Any quotient group of a locally finite group is also locally finite. In other words, if $\varphi :G\to H$ is a surjective homomorphism, and $G$ is locally finite, so is $H$ .

Definitions used

Locally finite group

Further information: Locally finite group

A group is termed locally finite if every finitely generated subgroup of it is finite.

Related facts

Proof

Given: A locally finite group $G$ , a surjective homomorphism $\varphi :G\to H$ .

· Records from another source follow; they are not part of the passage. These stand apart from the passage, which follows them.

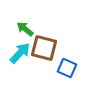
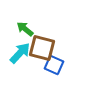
brown square: moved 2 px left
blue square: moved 13 px left, 3 px up
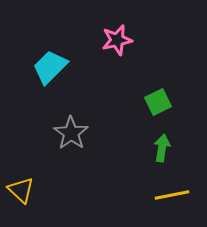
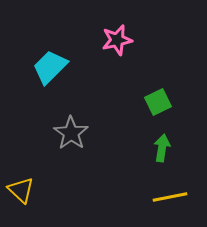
yellow line: moved 2 px left, 2 px down
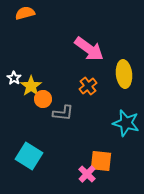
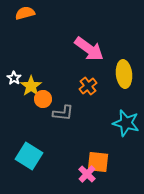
orange square: moved 3 px left, 1 px down
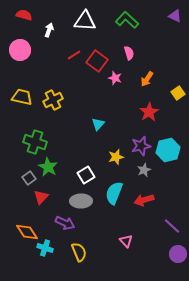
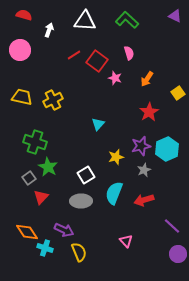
cyan hexagon: moved 1 px left, 1 px up; rotated 10 degrees counterclockwise
purple arrow: moved 1 px left, 7 px down
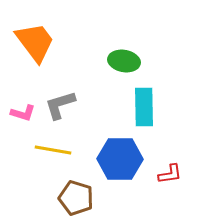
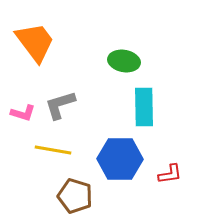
brown pentagon: moved 1 px left, 2 px up
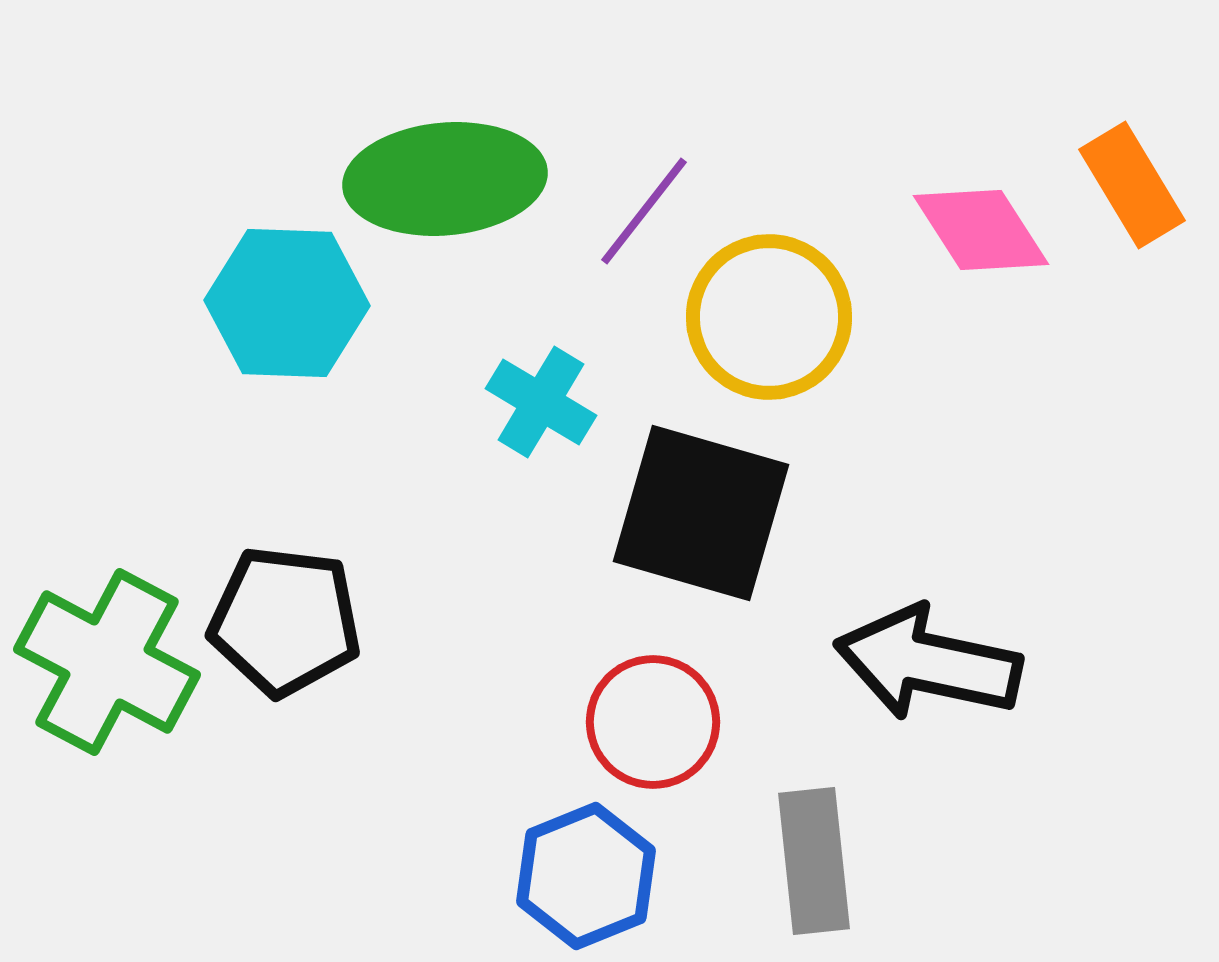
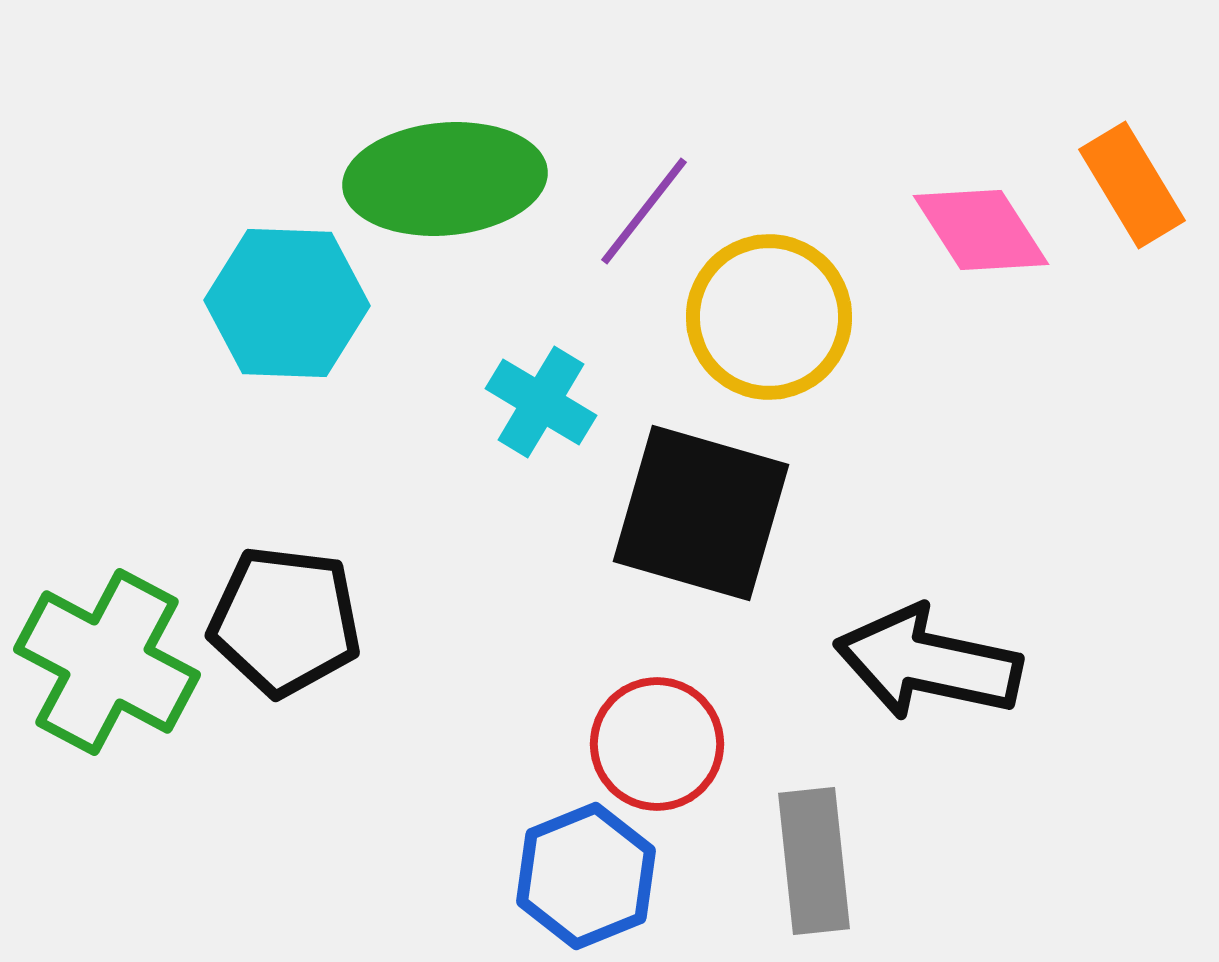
red circle: moved 4 px right, 22 px down
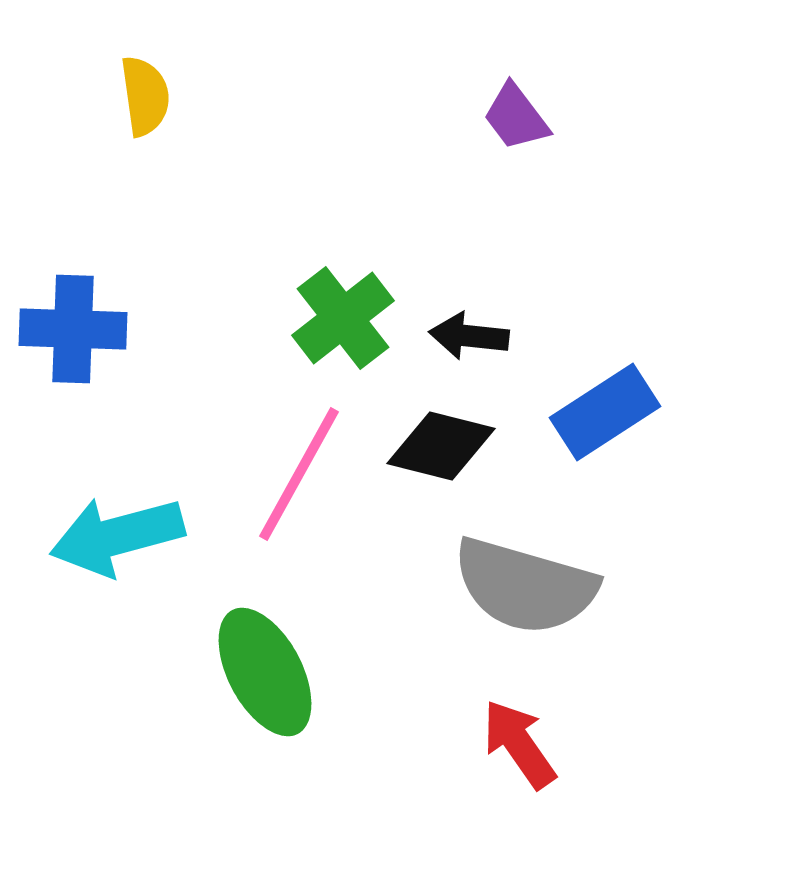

To prove: If $A$ is a finite subset of $H$ , $\langle A\rangle$ is finite.

Proof:

Construction of a finite set $B\subseteq G$ such that $\varphi (B)=A$ : Since $\varphi$ is surjective, we can pick, for each $a\in A$ , an element $b\in G$ such that $\varphi (b)=a$ . Making such a choice for each $a\in A$ , we get a finite subset $B$ of $G$ such that $\varphi (B)=A$ .
$\varphi (\langle B\rangle )=\langle \varphi (B)\rangle =\langle A\rangle$ : This follows from the fact that $\varphi$ is a homomorphism.
$\langle B\rangle$ is a finite group (Given data used: $G$ is locally finite): Since $G$ is locally finite, and $B$ is a finite subset, $\langle B\rangle$ is a finite group.
$\langle A\rangle$ is finite: By steps (3) and (4), $\langle A\rangle$ is the image of a finite group, and hence, is finite.